- _Problem requirements_: Write out every line of the material as it stands, apart from the pictures.

- _Exercise data_:
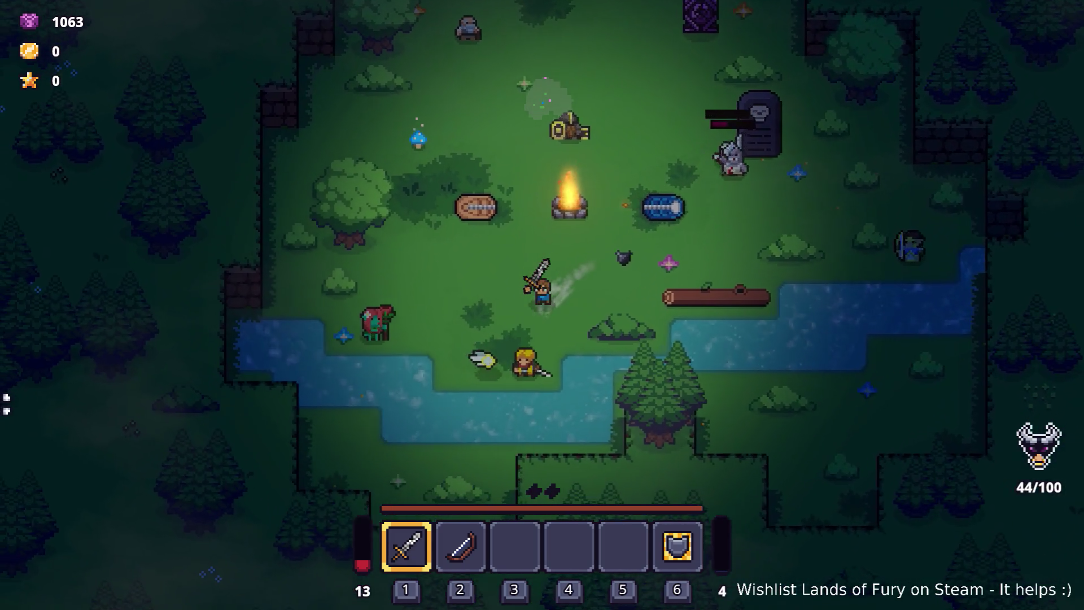
{"action": "key", "text": "a"}
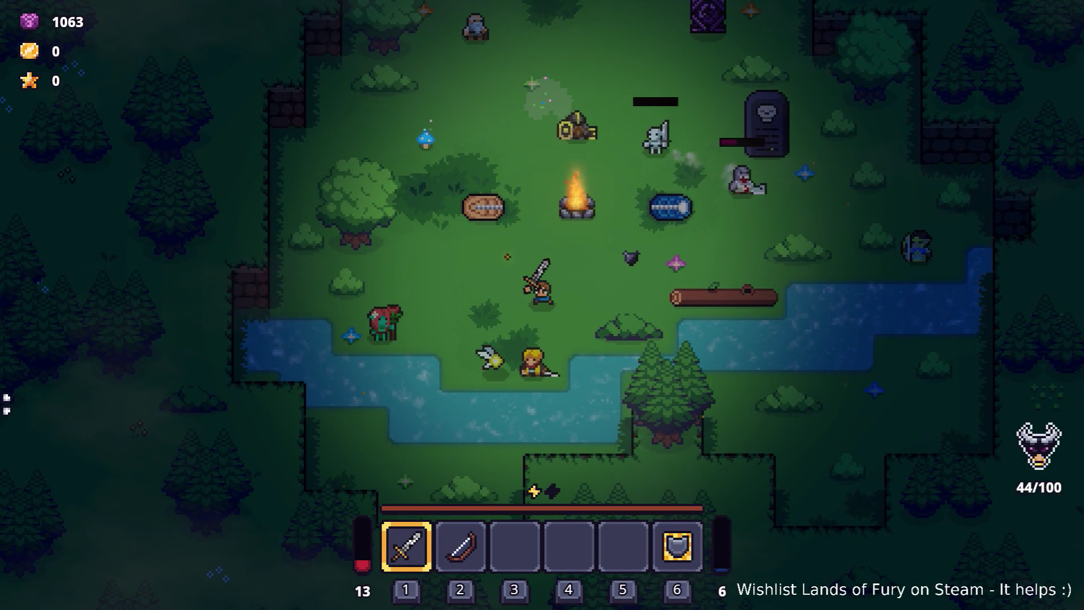
Roam between the gravestone and campfire, then pause and quit to desktop.
{"action": "key", "text": "d"}
{"action": "key", "text": "w"}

- _Solution below_:
{"action": "key", "text": "a"}
Roam between the gravestone and campfire, then pause and quit to desktop.
{"action": "key", "text": "d"}
{"action": "key", "text": "w"}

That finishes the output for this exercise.